As with many brilliant architects who produced innovative work, it can be difficult in decades-later retrospect to recognize the uniqueness of the work.  But in the house we have at hand here in Maine, even a brief examination will remind us of his contributions to an architectural vocabulary which influences us even today.  The Potter House has many elements typical of his work, and exhibits both consistency and specificity, two conflicting concepts he masterfully integrated in his houses.

The consistency comes as he repeats certain architectural devices on several projects, including this one.  Like many of his houses of this period, it is a fairly simple wood structure that sits atop a stone wall which engages with a sloping site, and the materials and execution are similar to other projects of his outside of Maine.  The butterfly roof, the strong stone walls, the cadenced entrance sequence, the bi-nuclear plan concept, large planes of glazing and solid wall, the interest in simultaneous grounding and floating forms:  they are all here.

We can see the specificity of Breuer’s design solution by looking at just one of these devices:  the stone wall.  The site slopes up from the street, and Breuer uses the slope to maximum advantage by positioning a long stone wall parallel to the road.  It is a dramatic gesture that creates a sectional solution:  The U-shaped driveway comes up from the street and runs along the stone wall, under the living spaces above.  This creates an earth-bound, sheltered arrival experience, and allows the main living spaces to hover comfortably above the street on the arrival side and spill out on grade on the back side.  As one enters this space by car, there is a powerful contrast between the stone wall (with areas of exposed ledge) on the right, and the open side—supported by light columns—on the left.

This stone wall, however, has even more significance in the house.  It imbues the house with a sense of earthiness that was rare for this generation of modernists.  The Glass House and the Farnsworth house, constructed almost concurrently with the Potter House, use natural materials in a much more limited and controlled manner.  The Potter House, as many of Breuer’s houses of the period, embraces the rough and organic quality of stone and contrasts its heaviness with the lightness of the wood structure above.  The stone remains very much grounded to the earth, and the wood structure and planes of local white cedar float above.

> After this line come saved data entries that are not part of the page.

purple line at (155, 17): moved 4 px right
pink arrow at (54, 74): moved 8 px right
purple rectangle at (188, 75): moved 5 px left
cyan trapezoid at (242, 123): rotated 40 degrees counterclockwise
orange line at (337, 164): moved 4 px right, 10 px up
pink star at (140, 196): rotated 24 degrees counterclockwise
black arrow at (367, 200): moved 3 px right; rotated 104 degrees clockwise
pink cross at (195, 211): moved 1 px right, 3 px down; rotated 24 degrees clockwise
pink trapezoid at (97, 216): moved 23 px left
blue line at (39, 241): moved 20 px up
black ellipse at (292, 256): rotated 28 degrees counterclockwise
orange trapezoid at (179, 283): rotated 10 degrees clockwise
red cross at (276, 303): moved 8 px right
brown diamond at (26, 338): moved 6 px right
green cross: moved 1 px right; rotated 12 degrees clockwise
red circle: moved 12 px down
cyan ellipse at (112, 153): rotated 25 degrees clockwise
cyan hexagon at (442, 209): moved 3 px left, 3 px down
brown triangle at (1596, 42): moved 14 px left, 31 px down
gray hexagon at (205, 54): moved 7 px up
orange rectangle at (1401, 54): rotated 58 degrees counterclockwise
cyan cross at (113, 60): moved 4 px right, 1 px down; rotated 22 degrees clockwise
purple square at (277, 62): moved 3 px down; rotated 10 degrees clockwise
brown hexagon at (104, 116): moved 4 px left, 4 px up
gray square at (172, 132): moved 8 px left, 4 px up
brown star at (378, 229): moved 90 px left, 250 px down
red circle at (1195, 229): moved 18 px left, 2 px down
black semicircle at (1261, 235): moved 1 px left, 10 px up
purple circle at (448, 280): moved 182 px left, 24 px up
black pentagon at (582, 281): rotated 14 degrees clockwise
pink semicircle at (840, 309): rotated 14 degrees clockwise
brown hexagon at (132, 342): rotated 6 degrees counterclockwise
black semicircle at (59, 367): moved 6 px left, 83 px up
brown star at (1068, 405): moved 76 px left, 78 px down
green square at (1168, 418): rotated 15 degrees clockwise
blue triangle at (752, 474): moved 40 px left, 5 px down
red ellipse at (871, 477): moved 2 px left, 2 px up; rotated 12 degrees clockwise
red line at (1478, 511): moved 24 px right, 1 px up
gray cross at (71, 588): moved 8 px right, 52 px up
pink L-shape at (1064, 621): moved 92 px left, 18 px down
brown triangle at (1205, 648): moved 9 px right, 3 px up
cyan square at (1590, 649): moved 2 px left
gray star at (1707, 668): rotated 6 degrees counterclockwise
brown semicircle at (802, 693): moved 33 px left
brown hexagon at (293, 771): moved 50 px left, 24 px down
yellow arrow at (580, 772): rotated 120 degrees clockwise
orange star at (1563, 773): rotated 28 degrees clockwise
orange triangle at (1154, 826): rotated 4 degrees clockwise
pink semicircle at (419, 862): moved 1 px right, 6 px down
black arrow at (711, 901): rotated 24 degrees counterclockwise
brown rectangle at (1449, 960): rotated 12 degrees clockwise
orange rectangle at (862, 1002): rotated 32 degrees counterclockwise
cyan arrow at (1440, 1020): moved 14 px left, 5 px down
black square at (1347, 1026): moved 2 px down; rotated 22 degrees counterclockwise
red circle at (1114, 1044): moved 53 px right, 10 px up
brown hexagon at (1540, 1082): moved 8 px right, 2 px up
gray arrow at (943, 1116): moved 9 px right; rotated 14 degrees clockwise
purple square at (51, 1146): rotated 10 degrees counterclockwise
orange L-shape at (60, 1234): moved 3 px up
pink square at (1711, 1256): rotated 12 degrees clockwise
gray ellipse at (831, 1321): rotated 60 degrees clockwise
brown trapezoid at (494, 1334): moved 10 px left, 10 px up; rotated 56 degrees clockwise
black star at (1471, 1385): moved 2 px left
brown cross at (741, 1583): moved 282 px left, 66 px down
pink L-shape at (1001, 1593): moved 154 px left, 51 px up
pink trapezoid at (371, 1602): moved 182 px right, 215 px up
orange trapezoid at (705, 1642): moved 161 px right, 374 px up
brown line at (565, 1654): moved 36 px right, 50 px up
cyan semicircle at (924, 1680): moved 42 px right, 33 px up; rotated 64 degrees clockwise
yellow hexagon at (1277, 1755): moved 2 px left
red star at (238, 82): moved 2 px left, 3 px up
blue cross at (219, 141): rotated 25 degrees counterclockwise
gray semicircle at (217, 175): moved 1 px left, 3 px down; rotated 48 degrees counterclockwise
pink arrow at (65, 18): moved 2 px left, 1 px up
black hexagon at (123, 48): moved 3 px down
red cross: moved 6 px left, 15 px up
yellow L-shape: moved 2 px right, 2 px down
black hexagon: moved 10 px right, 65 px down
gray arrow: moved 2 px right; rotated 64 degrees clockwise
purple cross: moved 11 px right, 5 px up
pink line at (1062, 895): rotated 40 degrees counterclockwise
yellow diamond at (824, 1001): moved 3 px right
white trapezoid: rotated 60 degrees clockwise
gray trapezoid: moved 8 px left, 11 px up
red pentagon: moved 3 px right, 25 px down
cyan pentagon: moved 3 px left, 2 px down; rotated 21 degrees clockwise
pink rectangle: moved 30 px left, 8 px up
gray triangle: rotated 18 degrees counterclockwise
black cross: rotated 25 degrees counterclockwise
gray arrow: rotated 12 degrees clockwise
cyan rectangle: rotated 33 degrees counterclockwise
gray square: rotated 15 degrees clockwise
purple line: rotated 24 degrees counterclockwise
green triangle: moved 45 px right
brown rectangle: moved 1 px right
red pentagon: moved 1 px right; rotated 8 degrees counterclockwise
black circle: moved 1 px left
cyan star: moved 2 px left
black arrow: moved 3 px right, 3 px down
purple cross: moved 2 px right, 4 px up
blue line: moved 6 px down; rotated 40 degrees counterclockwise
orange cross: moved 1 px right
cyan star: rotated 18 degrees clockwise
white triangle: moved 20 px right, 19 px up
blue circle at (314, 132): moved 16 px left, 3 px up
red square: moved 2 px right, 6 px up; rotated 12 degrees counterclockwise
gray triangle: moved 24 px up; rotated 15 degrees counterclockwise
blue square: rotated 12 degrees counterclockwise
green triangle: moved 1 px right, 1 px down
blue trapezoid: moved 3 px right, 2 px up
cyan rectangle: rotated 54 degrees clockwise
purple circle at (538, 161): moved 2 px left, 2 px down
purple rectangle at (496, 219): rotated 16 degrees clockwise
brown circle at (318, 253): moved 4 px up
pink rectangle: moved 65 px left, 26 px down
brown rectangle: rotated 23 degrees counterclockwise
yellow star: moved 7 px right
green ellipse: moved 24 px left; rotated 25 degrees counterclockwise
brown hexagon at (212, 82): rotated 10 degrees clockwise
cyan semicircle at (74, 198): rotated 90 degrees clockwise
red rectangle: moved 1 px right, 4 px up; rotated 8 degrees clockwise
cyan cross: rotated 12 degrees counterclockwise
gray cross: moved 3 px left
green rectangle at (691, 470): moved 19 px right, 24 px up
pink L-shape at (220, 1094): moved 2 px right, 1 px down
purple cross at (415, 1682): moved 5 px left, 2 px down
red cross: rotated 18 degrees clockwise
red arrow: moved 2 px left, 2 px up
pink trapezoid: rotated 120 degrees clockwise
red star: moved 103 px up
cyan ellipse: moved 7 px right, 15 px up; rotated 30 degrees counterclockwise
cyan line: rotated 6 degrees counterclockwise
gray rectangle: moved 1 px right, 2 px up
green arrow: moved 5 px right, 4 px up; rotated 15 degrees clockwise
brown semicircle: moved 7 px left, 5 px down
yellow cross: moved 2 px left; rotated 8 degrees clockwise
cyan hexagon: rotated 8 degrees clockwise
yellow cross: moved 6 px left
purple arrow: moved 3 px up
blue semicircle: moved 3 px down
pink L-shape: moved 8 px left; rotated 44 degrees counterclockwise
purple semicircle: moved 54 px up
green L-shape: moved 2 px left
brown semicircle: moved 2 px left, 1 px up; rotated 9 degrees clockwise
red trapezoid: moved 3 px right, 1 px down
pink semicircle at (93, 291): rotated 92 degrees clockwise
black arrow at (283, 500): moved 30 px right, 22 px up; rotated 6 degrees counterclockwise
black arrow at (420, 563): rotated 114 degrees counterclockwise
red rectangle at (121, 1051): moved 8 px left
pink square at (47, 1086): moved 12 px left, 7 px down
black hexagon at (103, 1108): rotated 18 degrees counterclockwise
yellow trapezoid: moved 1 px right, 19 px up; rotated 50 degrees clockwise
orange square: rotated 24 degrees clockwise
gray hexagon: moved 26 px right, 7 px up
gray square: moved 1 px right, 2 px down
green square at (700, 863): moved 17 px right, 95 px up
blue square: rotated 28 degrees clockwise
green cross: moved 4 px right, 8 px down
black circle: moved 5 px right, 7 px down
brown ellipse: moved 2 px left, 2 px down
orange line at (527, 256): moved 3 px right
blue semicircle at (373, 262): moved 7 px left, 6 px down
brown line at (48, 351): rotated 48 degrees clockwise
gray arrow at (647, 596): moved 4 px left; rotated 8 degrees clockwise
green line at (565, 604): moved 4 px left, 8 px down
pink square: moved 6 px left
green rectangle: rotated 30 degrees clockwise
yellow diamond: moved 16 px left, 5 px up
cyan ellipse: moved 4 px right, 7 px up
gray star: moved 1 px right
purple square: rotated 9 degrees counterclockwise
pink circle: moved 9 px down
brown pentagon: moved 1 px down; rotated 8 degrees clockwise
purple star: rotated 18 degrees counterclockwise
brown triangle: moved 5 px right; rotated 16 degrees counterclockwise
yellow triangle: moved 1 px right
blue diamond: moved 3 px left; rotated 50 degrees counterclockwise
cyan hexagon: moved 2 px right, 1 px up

Finally, the stone wall, despite the seeming simplicity of its gesture, sets up a datum on the site that allows for several complex relationships between interior and exterior.  It has a different relationship to the wood structure on each of three sides:  It follows the footprint of the house on one end, turns to create the aforementioned sheltered entrance sequence, and extends past the upper story on the other end, returning and engaging with the sloping grade.  This extension of the wall into the landscape makes it feel independent of the wood structure above it—as if it were an archaeological ruin on which a new house was placed.  It also allows for a terrace garden at one end of the upper story of the house.  The scale of the garden has been somewhat reduced by a later addition to that end of the house, but it still retains its feeling of independence.

The Potter House rarely appears in books on his work, and it’s not clear why this is the case.  Some sources suggest that Breuer did little construction administration on the house, and there is the possibility that the design was somewhat modified during construction without Breuer’s approval.  Apparently there were also conflicts around construction costs and water leaks, which may have damaged the relationship between client and architect.  Nevertheless, almost 60 years on, the house tells its own stories, and still retains an experimental vitality that few houses of this age possess.  Recently purchased by a new owner, it is being restored and renovated in a manner that both respects its original concept and yet recognizes it as a family house as appropriate for life in 2009 as it was in 1949.